Grant Cardone Forecasts Supply Imbalance As Rent Growth Flatlines, Creating a Boon for Investors
In the ever-evolving landscape of U.S. real estate, the latest insights from renowned real estate mogul Grant Cardone have sparked considerable interest among investors and industry analysts alike. According to Cardone, the stagnation in U.S. apartment rent growth, which has remained flat since August of last year, is poised to create significant opportunities for savvy investors in the coming years.
The Current State of Rent Growth
As highlighted in a recent post by Cardone on X (formerly Twitter), the U.S. apartment rent growth has stabilized at zero, as illustrated by a graph from RealPage Market Analytics. This plateau in rent growth is not merely a blip; it signals a potential shift in the market dynamics that could have far-reaching implications for both renters and investors.
Cardone asserts that this stagnation will likely halt new construction projects, leading to a "MASSIVE supply problem" in the future. He predicts that this imbalance will benefit real estate investors with a projected rent growth of 25-30% starting between 2026 and 2028. Such a forecast is not just speculation; it is grounded in the current economic climate and demographic trends.
The Home Buying vs. Renting Gap
In another insightful prediction, Cardone noted that the gap between the costs of buying a home and renting has reached a 50-year high. This disparity is expected to drive more individuals toward renting, further exacerbating the supply-demand imbalance in the rental market. Cardone anticipates that rents could average around $2,800 per month by 2034, making the rental market an attractive investment opportunity for those looking to capitalize on the shifting trends.
Supporting Data from Yardi Matrix
Research from other real estate analytics firms corroborates Cardone’s observations.
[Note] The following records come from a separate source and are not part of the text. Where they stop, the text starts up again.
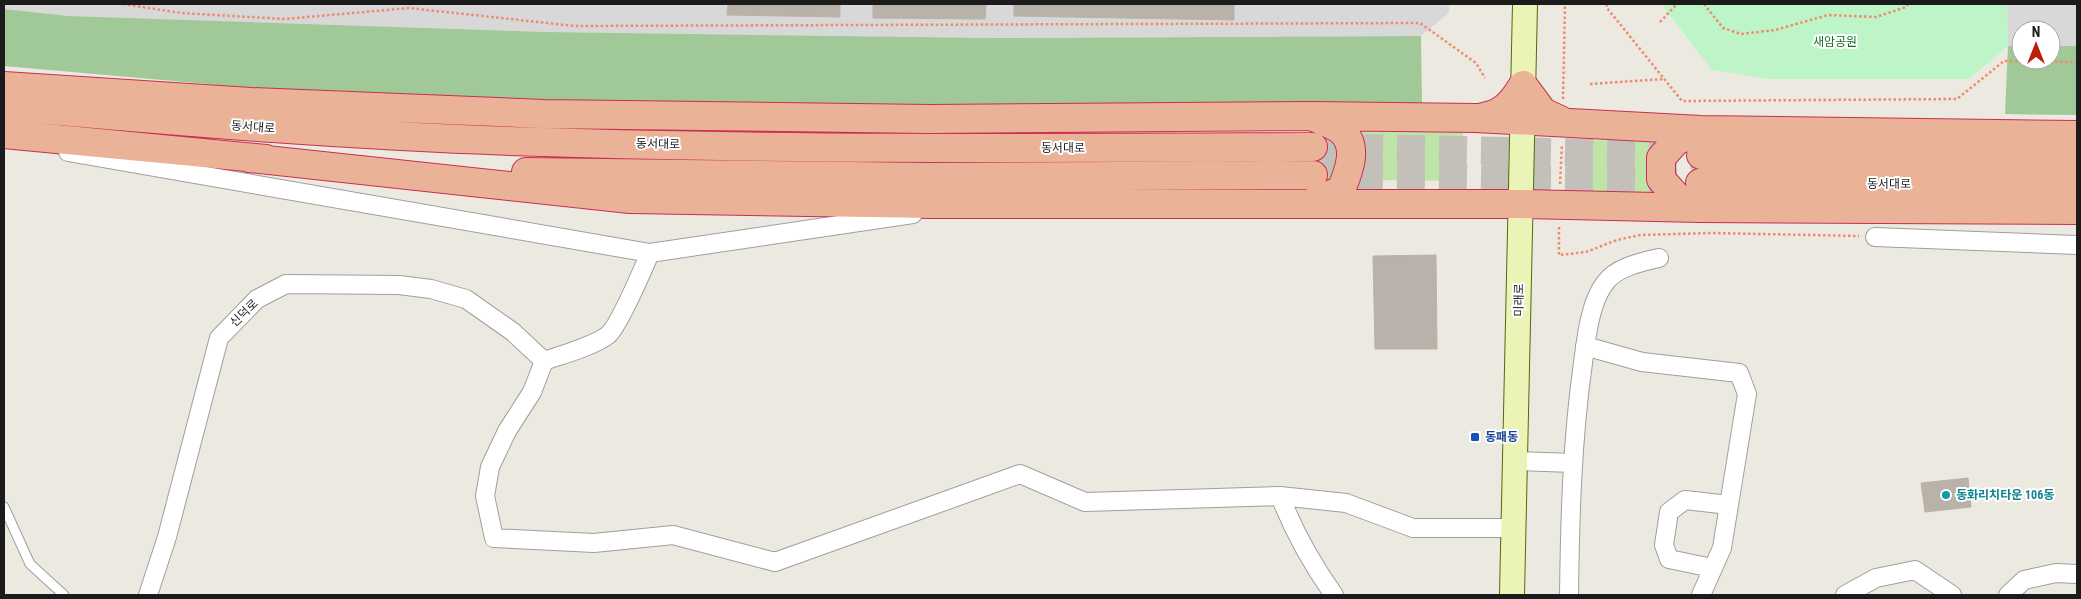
<svg xmlns="http://www.w3.org/2000/svg" width="2081" height="599" font-family="'Roboto Condensed','Noto Sans KR',sans-serif">
  <style>
    .residential { fill: #d9d8d8 }
    .grass { fill: #bfe4a8 }
    .forest { fill: #a1c997 }
    .park { fill: #bef5c8 }
    .building { fill: #b8b2aa; stroke: #bcb1a4 }
    .lines { fill: none; stroke-linecap: round; stroke-linejoin: round }
    .trunk-tunnel { stroke: #c2c0b9; stroke-width: 28; stroke-dasharray: 28 14; stroke-linecap: butt }
    .service-casing { stroke: #9f9f9f; stroke-width: 11 }
    .minor-casing { stroke: #9f9f9f; stroke-width: 20 }
    .secondary-casing { stroke: #54680b; stroke-width: 26 }
    .trunk-casing { stroke: #c92e53; stroke-width: 30 }
    .path { stroke: #f0896d; stroke-width: 2.5; stroke-dasharray: 2.5 2.5; stroke-linecap: butt }
    .service { stroke: #fff; stroke-width: 9 }
    .minor { stroke: #fff; stroke-width: 18 }
    .secondary { stroke: #ebf4b6; stroke-width: 24 }
    .trunk { stroke: #eab297; stroke-width: 28 }
    .transit-dot { fill: #1a4fb4; stroke: #fff; stroke-width: 2 }
    .culture-dot { fill: #0f9aa8; stroke: #fff; stroke-width: 2 }
    .labels { text-anchor: middle; dominant-baseline: central; stroke-width: 4; stroke-linejoin: round; paint-order: stroke }
    .park-label { font-size: 12px; fill: #127023; stroke: #fff }
    .street-label { font-size: 12px; fill: #1b1b1b; stroke: #fff }
    .transit-label { font-size: 12px; font-weight: bold; fill: #164399; stroke: #fff; text-anchor: start }
    .culture-label { font-size: 12px; font-weight: bold; fill: #0d838f; stroke: #fff; text-anchor: start }
  </style>
  <rect width="100%" height="100%" fill="#ece9e0"/>
  <path class="residential" d="M4,4H1449V13L1421,36L993,38L547,32L69,16L4,9Z
    M2007,4H2077V46H2051V30H2021V46H2008Z"/>
  <path class="grass" d="M1350,125L1463,130V181L1360,180Z
    M1571,140L1654,141L1650,156L1663,202L1570,200Z"/>
  <path class="forest" d="M4,9L69,16L548,32L993,38L1421,36L1422,105L547,104L299,92L4,66Z
    M2008,46H2021V60H2051V46H2077V115L2005,114Z"/>
  <path class="park" d="M1661,4H2007L2008,46L1969,79H1770L1712,70Z"/>
  <path class="building" d="M728,4H840V17L727,15Z
    M873,4H986L985,19L873,18Z
    M1014,4H1234V20L1014,16Z
    M1436,255L1437,349H1375L1373,256Z
    M1968,478L1971,507L1925,512L1921,483Z"/>
  <g class="lines">
    <path class="trunk-tunnel" d="M1313,147L1701,155
      M1313,175L1700,183"/>
    <g class="service-casing">
      <path id="service" d="M4,507L30,564L64,595"/>
    </g>
    <g class="minor-casing">
      <path id="minor" d="M68,152L650,253L913,214
        M1875,237L2077,245
        M1585,346L1642,362L1739,373L1747,394L1729,505L1722,548L1701,595
        M544,361L532,392L507,431L490,467L485,496L494,538L594,543L673,535L775,562L1020,474L1085,502L1280,496L1346,503L1413,528H1515
        M544,361C561,355 594,346 608,335C619,326 643,269 650,253
        M1516,461L1573,463
        M1280,496C1294,532 1312,564 1334,595
        M1712,568L1669,559L1664,545L1669,512L1685,500L1729,505
        M148,595L167,537L219,338L257,299L286,284L399,285L431,289L466,299L513,332L544,361
        M1569,595C1570,518 1572,440 1583,363C1586,339 1590,302 1605,283C1616,267 1642,262 1659,258
        M1845,595L1876,578L1915,570L1952,595
        M2008,595L2024,580L2056,573L2077,574"/>
    </g>
    <g class="secondary-casing">
      <path id="secondary" d="M1512,595L1525,4"/>
    </g>
    <g class="trunk-casing">
      <path id="trunk" d="M4,86L251,102L544,114L930,119L1313,116L1476,118L1701,130L2077,135
        M4,106C183,122 363,137 543,142C799,150 1057,148 1313,147
        M1483,117C1503,114 1512,103 1523,85L1543,112L1562,121
        M4,134L266,159
        M1701,155L2077,158
        M249,158L630,199L930,204H1520L1700,208L2077,210
        M526,172L929,177L1313,175
        M1700,183L2077,186
        M1313,202L1341,190C1349,171 1360,144 1339,129C1332,124 1322,121 1314,117
        M1700,208L1677,197L1661,179V158L1676,141L1701,130"/>
    </g>
    <path class="path" d="M123,4L181,13L285,19L409,8L575,26L1420,23L1476,63L1485,78
      M1607,4V8L1682,101L1957,99L2004,61L2077,62
      M1704,4L1723,28L1741,34L1775,30L1828,15L1876,17L1906,7L1908,4
      M1660,22L1677,4
      M1590,84L1663,79
      M1563,99L1565,4
      M1560,184L1562,144
      M1559,227V255L1586,252L1617,240L1640,235L1712,233L1859,236"/>
    <use href="#service" class="service"/>
    <use href="#minor" class="minor"/>
    <use href="#secondary" class="secondary"/>
    <use href="#trunk" class="trunk"/>
  </g>
  <rect class="transit-dot" x="1470" y="432" width="10" height="10" rx="2.5"/>
  <circle class="culture-dot" cx="1946" cy="495" r="5"/>
  <g class="labels">
    <g class="park-label">
      <text x="1835" y="42">새암공원</text>
    </g>
    <g class="street-label">
      <text transform="translate(253 127) rotate(4)">동서대로</text>
      <text transform="translate(658 144) rotate(1)">동서대로</text>
      <text x="1063" y="148">동서대로</text>
      <text x="1889" y="184">동서대로</text>
      <text transform="translate(1519 300) rotate(-89)">미래로</text>
      <text transform="translate(244 313) rotate(-44)">신덕로</text>
    </g>
    <g class="transit-label">
      <text x="1485" y="437">동패동</text>
    </g>
    <g class="culture-label">
      <text x="1956" y="495">동화리치타운 106동</text>
    </g>
  </g>
  <rect width="2081" height="599" fill="none" stroke="#1b1b1b" stroke-width="10"/>
  <g transform="translate(2036 45)"><circle r="24" fill="#ffffff" stroke="#a4a4a4"/>
  <path d="M0-4L9 19L0 12L-9 19Z" fill="#b91f0c"/>
  <text y="-8" font-size="14" font-weight="bold" text-anchor="middle" fill="#1b1b1b">N</text>
  </g>
</svg>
A recent report from Yardi Matrix indicated that the U.S. average asking rent rose by $8 to $1,721 in March, marking a 0.9% year-over-year increase—the largest gain in 20 months. Additionally, rent for single-family homes saw a 1.2% increase year-over-year, reaching an average of $2,144.
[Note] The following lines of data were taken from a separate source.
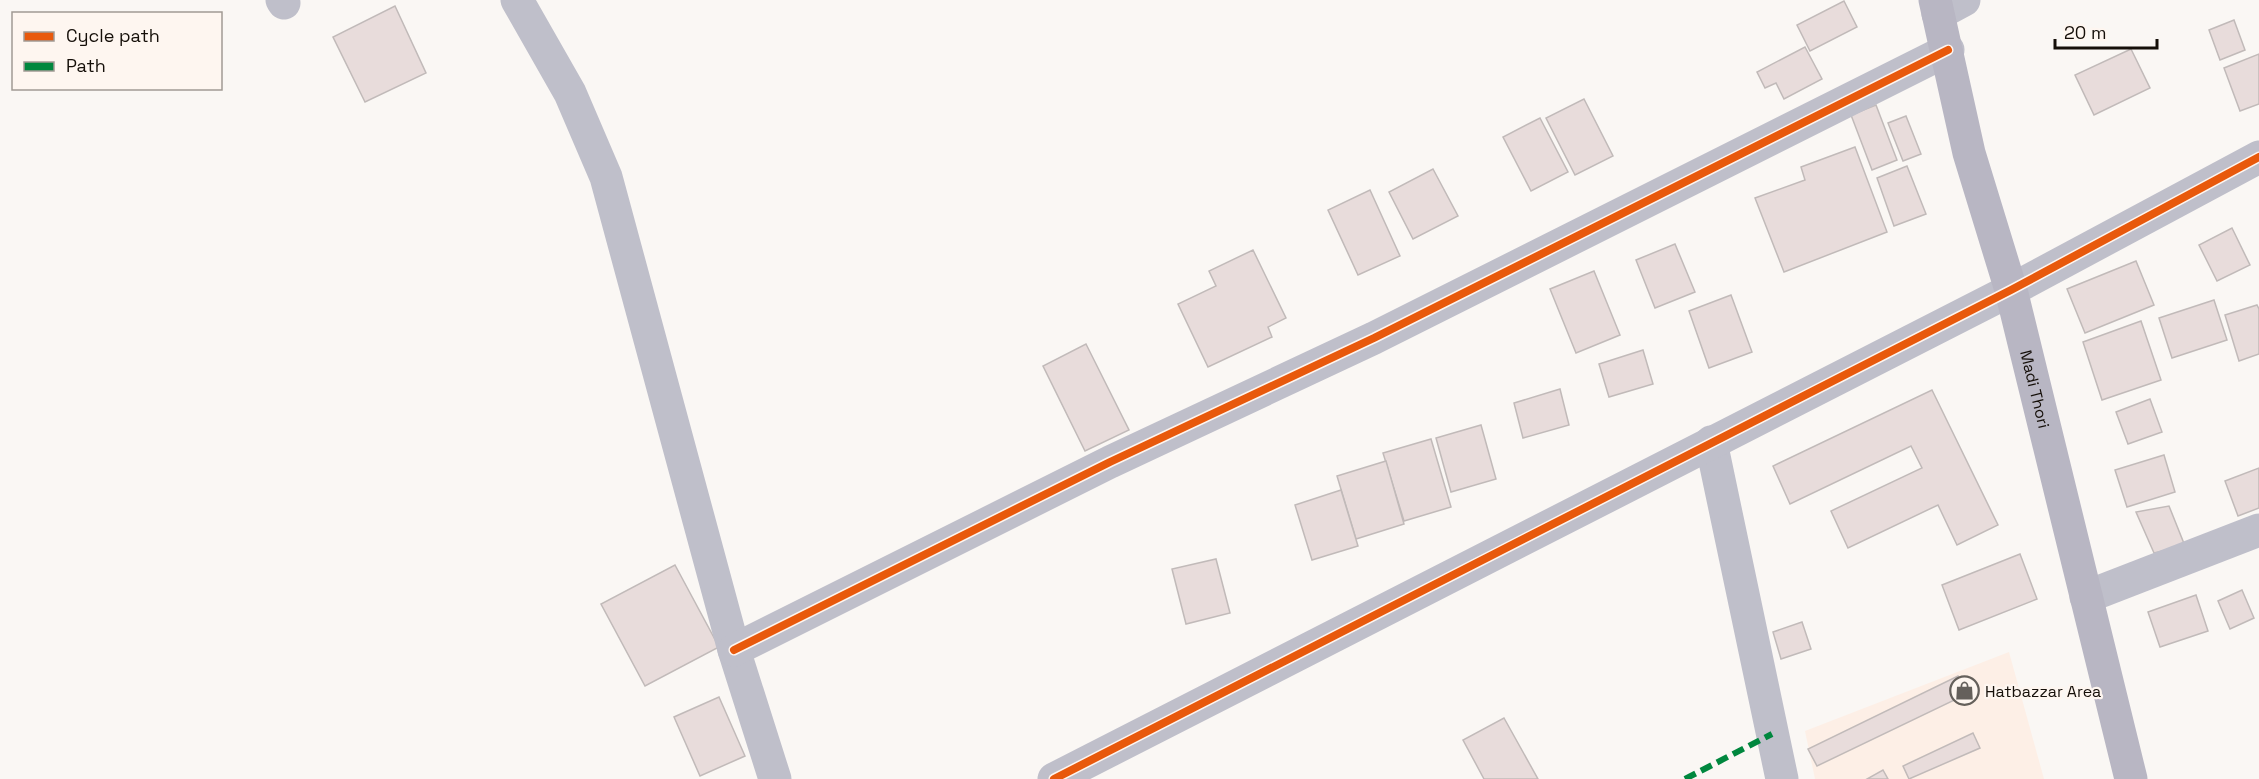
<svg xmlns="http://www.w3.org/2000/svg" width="2259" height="779" viewBox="0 0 2259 779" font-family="'Space Grotesk',sans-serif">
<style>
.commercial{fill:#fdefe6}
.building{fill:#e8dcdb;stroke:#c1bab9;stroke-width:1.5}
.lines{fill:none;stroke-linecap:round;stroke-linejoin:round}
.minor{stroke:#bfbfca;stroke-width:33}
.major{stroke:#b8b6c3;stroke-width:33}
.quiet{stroke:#00873e;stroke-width:6;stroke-dasharray:12 6;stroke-linecap:butt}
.cycleway-casing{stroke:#fef6f0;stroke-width:11}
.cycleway{stroke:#e8590c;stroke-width:8}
.labels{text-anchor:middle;stroke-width:4.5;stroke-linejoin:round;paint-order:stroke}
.street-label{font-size:16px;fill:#150f09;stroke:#fef6f0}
.poi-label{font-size:16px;fill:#150f09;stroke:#fef6f0;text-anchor:start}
</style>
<rect width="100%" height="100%" fill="#faf7f4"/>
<polygon class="commercial" points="2009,652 2044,779 1815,779 1805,731"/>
<g class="building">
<polygon points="1844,1 1857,27 1810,51 1797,25"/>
<polygon points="395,6 426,73 365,102 333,37"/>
<polygon points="2234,20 2245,50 2220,60 2209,30"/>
<polygon points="1805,47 1822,79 1784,99 1776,83 1765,88 1757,72"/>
<polygon points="2131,49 2150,88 2094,115 2075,75"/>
<polygon points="2259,54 2259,104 2240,111 2224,68"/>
<polygon points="1584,99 1613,156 1575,175 1546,118"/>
<polygon points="1876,105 1897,160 1872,170 1851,115"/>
<polygon points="1906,116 1921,154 1903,161 1888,123"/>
<polygon points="1540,118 1568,172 1531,191 1503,137"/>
<polygon points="1855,147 1887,232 1784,272 1755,198 1805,180 1801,167"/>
<polygon points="1907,166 1926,214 1894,226 1877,178"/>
<polygon points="1433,169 1458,216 1413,239 1389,192"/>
<polygon points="1370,190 1400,256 1358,275 1328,210"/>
<polygon points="2232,228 2250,265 2217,281 2199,245"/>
<polygon points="1675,244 1695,292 1655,308 1636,260"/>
<polygon points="1253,250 1286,318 1268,327 1272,337 1208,367 1178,304 1216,286 1209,271"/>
<polygon points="2136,261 2154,305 2085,333 2067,289"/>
<polygon points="1594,271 1620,335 1576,353 1550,289"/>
<polygon points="1731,295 1752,352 1709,368 1689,311"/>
<polygon points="2214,300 2227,340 2172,358 2159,318"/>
<polygon points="2257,305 2259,309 2259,354 2239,361 2225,315"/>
<polygon points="2141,321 2161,380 2102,400 2083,342"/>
<polygon points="1086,344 1129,430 1085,451 1043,366"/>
<polygon points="1643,350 1653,384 1609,397 1599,364"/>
<polygon points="1560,389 1569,425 1523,438 1514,403"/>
<polygon points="1932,390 1998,525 1957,545 1938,505 1848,548 1831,511 1922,468 1911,446 1790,504 1773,466"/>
<polygon points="2150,399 2162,432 2128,444 2116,412"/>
<polygon points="1481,425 1496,479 1451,492 1436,438"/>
<polygon points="1431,439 1451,507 1404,521 1383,453"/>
<polygon points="2164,455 2175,492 2127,507 2115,470"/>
<polygon points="1386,461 1404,524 1356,539 1337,476"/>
<polygon points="2259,468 2259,508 2238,516 2225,481"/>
<polygon points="1341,490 1358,546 1312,560 1295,505"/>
<polygon points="2169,506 2185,546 2154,553 2136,512"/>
<polygon points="2020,554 2037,599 1959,630 1942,585"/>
<polygon points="1216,559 1230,613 1186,624 1172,569"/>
<polygon points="675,565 719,647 645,686 601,604"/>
<polygon points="2242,590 2254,618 2230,629 2218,601"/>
<polygon points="2196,595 2208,631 2160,647 2148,612"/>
<polygon points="1802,622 1811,649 1781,659 1773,632"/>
<polygon points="1958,676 1967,694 1817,766 1808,749"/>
<polygon points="719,697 745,756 700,776 674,717"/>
<polygon points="1504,718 1538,779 1484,779 1463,740"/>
<polygon points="1973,733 1980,748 1909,779 1903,766"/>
<polygon points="1883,770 1888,779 1867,779"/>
</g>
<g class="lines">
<g class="minor">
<polyline points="282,0 284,3"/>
<polyline points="517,0 570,93 606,177 734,650 775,779"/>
<polyline points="1938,14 1964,0"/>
<polyline points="1711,442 1782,779"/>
<polyline points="2086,597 2259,530"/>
<polyline points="734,650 1110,462 1374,338 1948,50"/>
<polyline points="1054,779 2011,290 2259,157"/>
</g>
<path class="major" id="s1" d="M 1935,0 L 1969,153 L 2011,290 L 2131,779"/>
<polyline class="quiet" points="1685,779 1772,734"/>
<defs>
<g id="cycleway">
<polyline points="734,650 1110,462 1374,338 1948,50"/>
<polyline points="1054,779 2011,290 2259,157"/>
</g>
</defs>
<use href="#cycleway" class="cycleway-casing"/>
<use href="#cycleway" class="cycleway"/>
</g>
<defs>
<symbol id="shop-ring" viewBox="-11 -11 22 22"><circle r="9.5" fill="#fef6f0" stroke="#65605b" stroke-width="1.5"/><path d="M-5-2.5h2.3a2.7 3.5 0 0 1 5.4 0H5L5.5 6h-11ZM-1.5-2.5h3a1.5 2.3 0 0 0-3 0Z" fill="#65605b"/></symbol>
</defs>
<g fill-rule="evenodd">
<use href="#shop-ring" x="1948" y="674" width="33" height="33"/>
</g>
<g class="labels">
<g class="street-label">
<text dy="6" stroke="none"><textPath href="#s1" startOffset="402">Madi Thori</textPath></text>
</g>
<g class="poi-label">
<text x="1985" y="697">Hatbazzar Area</text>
</g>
</g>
<rect x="12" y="12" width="210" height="78" fill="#fef6f0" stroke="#a19a94" stroke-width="1.5"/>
<rect x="24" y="32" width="30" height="9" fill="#e8590c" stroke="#a19a94" stroke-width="1.5"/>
<text x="66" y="42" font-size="18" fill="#150f09">Cycle path</text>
<rect x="24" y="62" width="30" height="9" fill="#00873e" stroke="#a19a94" stroke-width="1.5"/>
<text x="66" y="72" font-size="18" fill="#150f09">Path</text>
<path d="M2055 39v9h102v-9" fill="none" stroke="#150f09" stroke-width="3"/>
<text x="2064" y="39" font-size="18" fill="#150f09" stroke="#fef6f0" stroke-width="4.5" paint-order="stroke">20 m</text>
</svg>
Yardi Matrix emphasized that the multifamily sector demonstrated resilience despite economic challenges. The report noted that demand remains robust, fueled by job growth, strong wage increases, and immigration, which collectively contribute to household growth. While one month of data is insufficient to establish a definitive trend, the uptick in rents is encouraging and aligns with historical averages prior to the pandemic.
Top Markets for Rent Growth
Despite the overall stagnation in rent growth, certain markets continue to outperform. According to Yardi Matrix, the following cities have shown the highest year-over-year rent growth:
- New York City: 5%
- Columbus, Ohio: 4.5%
- Kansas City: 3.7%
- Indianapolis: 3.5%
- New Jersey: 3.4%
- Chicago: 3.1%
- Washington, D.C.: 2.8%
- Boston: 2.6%
- Philadelphia: 2.2%
- Minneapolis-St. Paul: 2%
Interestingly, while Northeast and Midwest markets are thriving, regions like Austin, Texas, have experienced declines in rent growth, with a notable drop of 5.9%.
The Future of Multifamily Loans
Despite the flat rent growth, the market has not yet experienced distress, primarily because borrowers are extending their loans. Yardi Matrix’s database indicates that out of 58,000 multifamily loans totaling $1.1 trillion, $150 million in loans on 6,800 properties are set to mature by the end of 2025, with an additional $525 billion maturing by the end of 2029. This extension of loans suggests a level of confidence among investors and lenders that the market will rebound.
Conclusion: A Boon for Investors
As Grant Cardone forecasts a significant supply imbalance in the rental market, the implications for investors are profound. With rent growth expected to surge in the coming years, those who strategically position themselves in the real estate market now may reap substantial rewards. The combination of a high home-buying versus renting gap, coupled with the potential for increased demand and limited supply, creates a fertile ground for investment opportunities.
In this dynamic environment, staying informed and agile will be key for investors looking to navigate the complexities of the real estate market. As Cardone aptly puts it, the current stagnation may just be the calm before a significant storm of growth in the rental sector.